═══ Input material ═══

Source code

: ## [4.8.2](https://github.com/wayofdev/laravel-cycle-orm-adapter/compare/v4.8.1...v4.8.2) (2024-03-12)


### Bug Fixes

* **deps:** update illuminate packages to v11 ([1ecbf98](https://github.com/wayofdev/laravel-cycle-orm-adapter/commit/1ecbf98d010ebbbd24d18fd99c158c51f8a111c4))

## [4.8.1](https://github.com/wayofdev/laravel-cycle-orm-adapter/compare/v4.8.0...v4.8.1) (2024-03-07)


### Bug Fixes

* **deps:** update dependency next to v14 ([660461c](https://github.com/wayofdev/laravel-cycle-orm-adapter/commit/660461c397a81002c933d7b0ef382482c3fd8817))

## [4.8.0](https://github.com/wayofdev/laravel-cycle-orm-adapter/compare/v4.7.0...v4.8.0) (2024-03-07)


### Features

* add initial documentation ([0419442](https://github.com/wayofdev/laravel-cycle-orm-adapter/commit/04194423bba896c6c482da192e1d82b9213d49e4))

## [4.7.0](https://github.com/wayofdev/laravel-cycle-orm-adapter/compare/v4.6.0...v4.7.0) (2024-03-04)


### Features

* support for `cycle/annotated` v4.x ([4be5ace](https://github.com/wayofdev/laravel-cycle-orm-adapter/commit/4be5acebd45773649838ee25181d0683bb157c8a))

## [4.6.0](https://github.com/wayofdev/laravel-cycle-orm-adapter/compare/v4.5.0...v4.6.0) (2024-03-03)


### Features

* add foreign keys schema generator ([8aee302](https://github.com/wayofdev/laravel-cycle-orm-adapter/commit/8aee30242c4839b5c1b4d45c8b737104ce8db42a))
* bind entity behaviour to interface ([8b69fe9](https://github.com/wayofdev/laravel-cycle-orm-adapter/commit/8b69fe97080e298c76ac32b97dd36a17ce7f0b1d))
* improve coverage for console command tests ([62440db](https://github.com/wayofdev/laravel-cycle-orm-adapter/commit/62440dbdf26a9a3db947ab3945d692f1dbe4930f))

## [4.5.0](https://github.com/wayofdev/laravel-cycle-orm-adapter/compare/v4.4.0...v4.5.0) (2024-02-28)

═══

◆ Task to carry out
Switch each "Bug Fixes" in the material to "Fixed Issues" and reproduce the text with no other changes.

◆ Your solution
Source code

: ## [4.8.2](https://github.com/wayofdev/laravel-cycle-orm-adapter/compare/v4.8.1...v4.8.2) (2024-03-12)


### Fixed Issues

* **deps:** update illuminate packages to v11 ([1ecbf98](https://github.com/wayofdev/laravel-cycle-orm-adapter/commit/1ecbf98d010ebbbd24d18fd99c158c51f8a111c4))

## [4.8.1](https://github.com/wayofdev/laravel-cycle-orm-adapter/compare/v4.8.0...v4.8.1) (2024-03-07)


### Fixed Issues

* **deps:** update dependency next to v14 ([660461c](https://github.com/wayofdev/laravel-cycle-orm-adapter/commit/660461c397a81002c933d7b0ef382482c3fd8817))

## [4.8.0](https://github.com/wayofdev/laravel-cycle-orm-adapter/compare/v4.7.0...v4.8.0) (2024-03-07)


### Features

* add initial documentation ([0419442](https://github.com/wayofdev/laravel-cycle-orm-adapter/commit/04194423bba896c6c482da192e1d82b9213d49e4))

## [4.7.0](https://github.com/wayofdev/laravel-cycle-orm-adapter/compare/v4.6.0...v4.7.0) (2024-03-04)


### Features

* support for `cycle/annotated` v4.x ([4be5ace](https://github.com/wayofdev/laravel-cycle-orm-adapter/commit/4be5acebd45773649838ee25181d0683bb157c8a))

## [4.6.0](https://github.com/wayofdev/laravel-cycle-orm-adapter/compare/v4.5.0...v4.6.0) (2024-03-03)


### Features

* add foreign keys schema generator ([8aee302](https://github.com/wayofdev/laravel-cycle-orm-adapter/commit/8aee30242c4839b5c1b4d45c8b737104ce8db42a))
* bind entity behaviour to interface ([8b69fe9](https://github.com/wayofdev/laravel-cycle-orm-adapter/commit/8b69fe97080e298c76ac32b97dd36a17ce7f0b1d))
* improve coverage for console command tests ([62440db](https://github.com/wayofdev/laravel-cycle-orm-adapter/commit/62440dbdf26a9a3db947ab3945d692f1dbe4930f))

## [4.5.0](https://github.com/wayofdev/laravel-cycle-orm-adapter/compare/v4.4.0...v4.5.0) (2024-02-28)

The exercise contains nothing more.